Our online shop is Roll&TumblePress.....a letterpress shop where we primarily print art posters , gig posters for our musical friends and sometimes the occasional card or two around the holiday season. Our parents tell us both that we were born creative and I guess it's true.....
Christie relentless insomniac, art grad and former painter/mixed media artist turned letterpress printer and Caleb an effortless sleeper,illustrator/art school dropout turned tattoo artist....we have pretty much done all kinds of jobs......waiter/waitress, cricket farmer, visual designer for a major retailer, faux finisher, long haul trucker, shop gurl, barista.....the list goes on. We are inspired by....quirky southern stuff and phrases from the grandparents, constantly changing light and colors, snapshots of life, various and ever changing musical phases, artists of the past, old architecture and signs, typography, nature and the seasons and eavesdropping.
Each poster begins with something as simple as one image or phrase, we talk about color palette, layout, size and typography. Caleb then begins to illustrate, the line drawing then is transferred to linoleum or wood blocks (one block for each color that needs to be printed). These are then hand carved, sometimes by Caleb sometimes by Christie depending on the "style" we're feeling.....Caleb(clean and precise), Christie(folksy).....this is typically the most labor intensive part of our work....one block can take hours to complete. Once all blocks are carved we then go to the type cases and pick out the type, we use almost all antique wood type, but sometimes use vintage lead type also.....all painstakingly handset....( no plastic plates allowed). We hand mix all our inks, pretty organically, we do have a Pan-tone guide, but we don't measure, use percentages, or do any kind of math when mixing......we want to have fun with the process.....ok..ready to go to press, we pretty much use a vintage Vandercook , and hand crank that baby once for each color....so if we print 250 posters and it has 7 colors.....well, yes, that is 1750 cranks....thank goodness it has to dry between each layer, but it can be physical......Once it drys, we set up fun little "style" shots using some of our quirky collections and list them in our shop.....*poof* it's letterpress y'all.

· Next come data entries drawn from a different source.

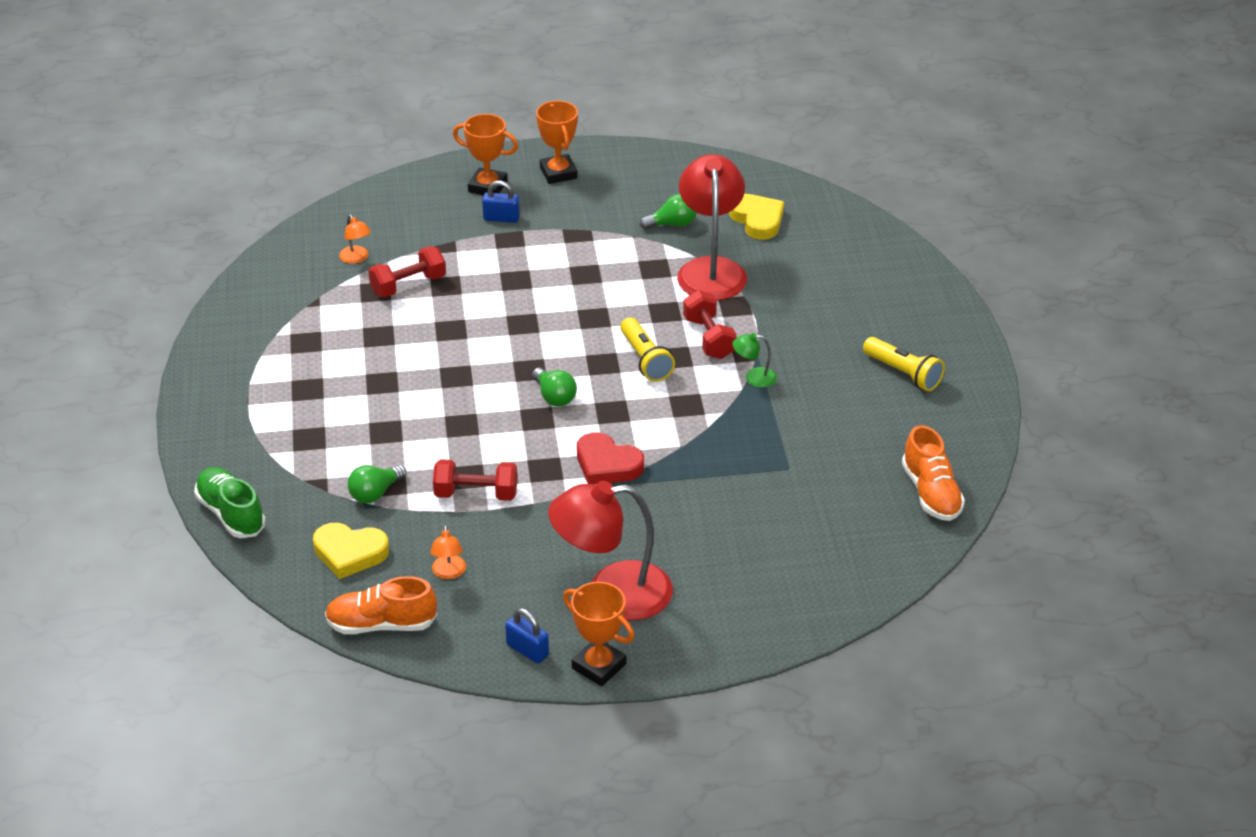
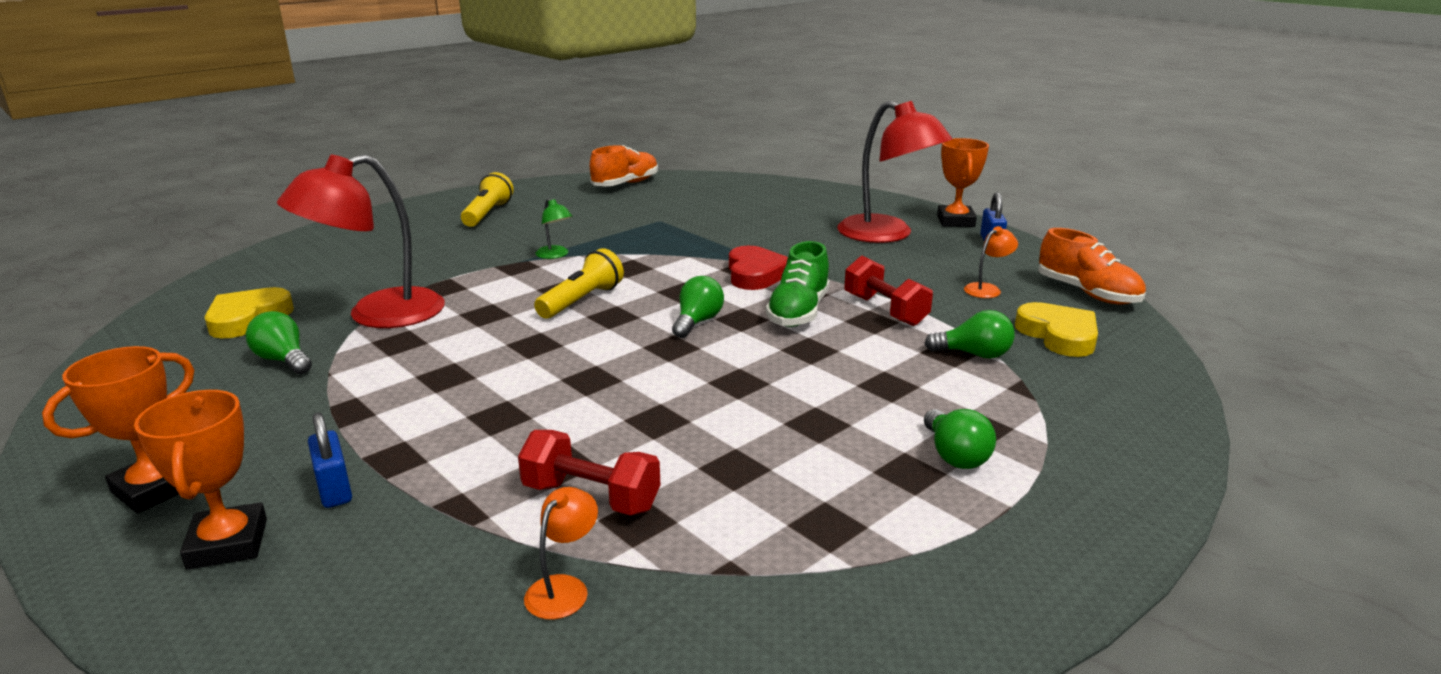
camera: 125 degrees left, 15 degrees down
(231, 514) = (1158, 419): green shoe -> green shoe (798, 312)
(300, 413) = (954, 455): none -> green light bulb
(709, 338) = (512, 285): red dumbbell -> none

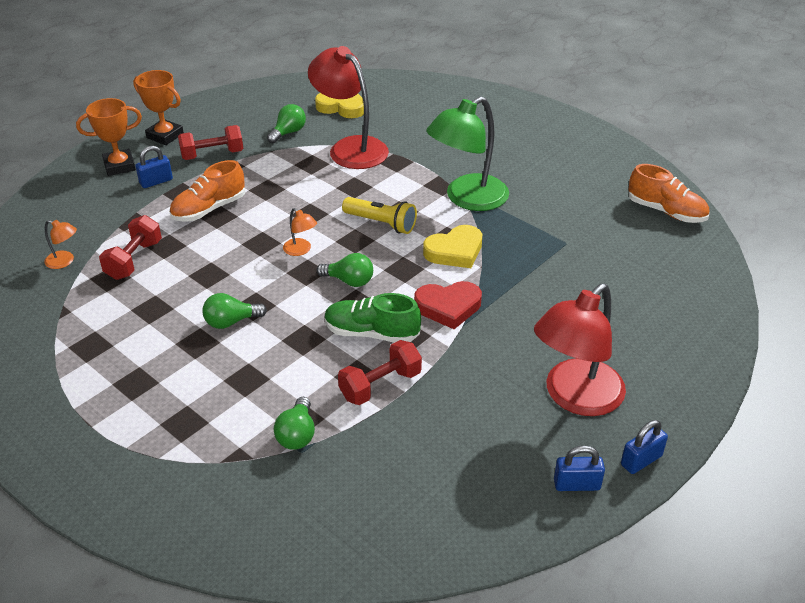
camera: 85 degrees right, 15 degrees up
(289, 429) = (212, 155): none -> red dumbbell
(487, 214) = (551, 152): yellow flashlight -> none
(555, 255) = (467, 199): green lamp -> green lamp, size x2.39
(954, 455) = (151, 406): green light bulb -> green light bulb (231, 322)
(955, 221) = (641, 460): orange trophy -> blue padlock
(987, 289) = (438, 462): orange lamp -> orange lamp (301, 250)
(1058, 335) = (336, 500): yellow heart -> yellow heart (455, 251)
(1087, 293) = (439, 545): orange shoe -> orange shoe (209, 209)

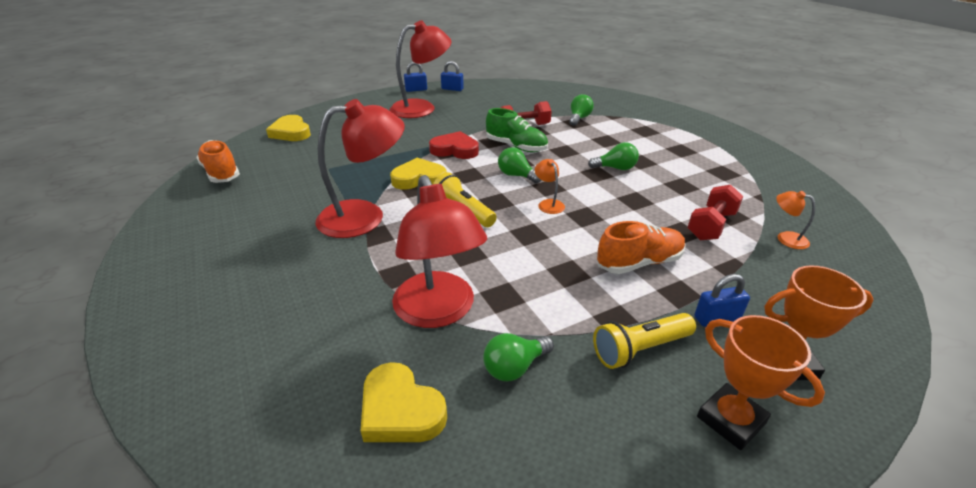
camera: 160 degrees left, 5 degrees down
(212, 155) = (640, 349): red dumbbell -> yellow flashlight
(467, 199) = (365, 216): green lamp -> red lamp
(688, 288) = (291, 132): none -> yellow heart

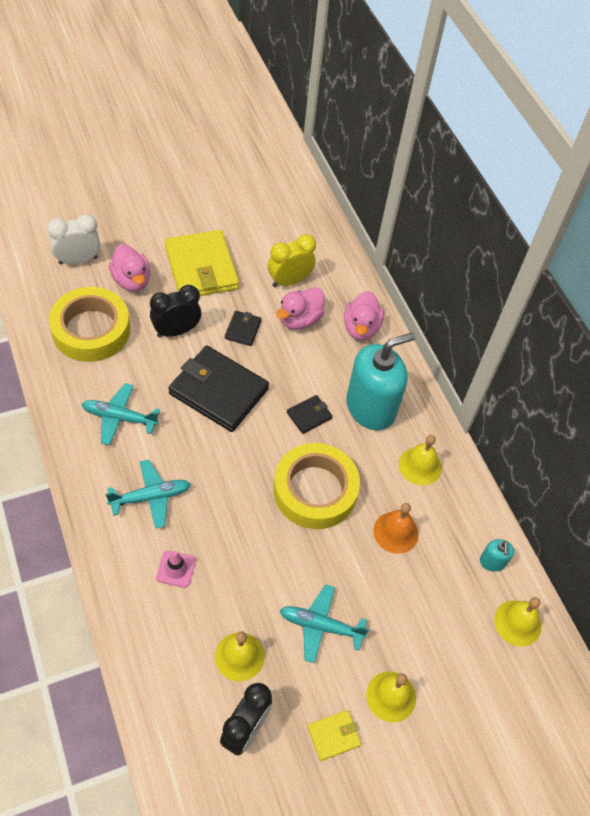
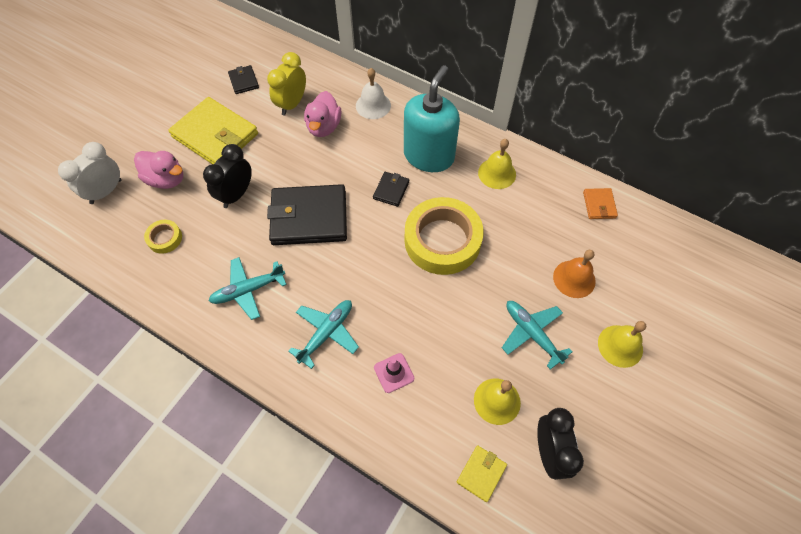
camera: 30 degrees left, 5 degrees up
(91, 330) = (165, 238): yellow tape -> yellow tape, size x0.44
(243, 330) = (288, 160): black wallet -> black wallet (244, 81)
(320, 626) = (532, 334): turquoise plane -> turquoise plane turned 75 degrees clockwise
(333, 736) = (610, 405): yellow wallet -> yellow wallet (481, 473)
(361, 328) = (373, 105): pink duck -> white bell
(395, 532) = (522, 230): orange bell -> orange bell (574, 279)
(492, 562) = (599, 205): turquoise soap dispenser -> orange wallet
(517, 623) = (650, 233): yellow bell -> none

The press we are currently printing on is not where we started......we drove 20 hours into the middle of Kansas to get our first press, way before we even knew what to do, because we wanted to be "letterpress printers".....it is not that easy, we soon realized, with the help of a true "old-timer" , many painstaking hours of learning how to hand set type, a whole new letterpress "vocabulary" , many long hours hand cranking an old press and a little luck, we were able to get this new life up and running we never did use that first old chunk of cast iron we hauled back.....but it set all this in motion, so it still is meaningful.......( we will send pics of the presses we use). Why letterpress????......in the beginning we wanted to try something new.....the methods we use,( ie: traditional ones) can be challenging.......so much art these days is produced on a computer ( which is fine), that is rewarding to actually get your hands dirty, take your time and use tools that are 100 years old......in the shop where our friend and mentor taught us, there was a poster that he printed that said......."souls dwell in printers type".....we think that that is certainly true.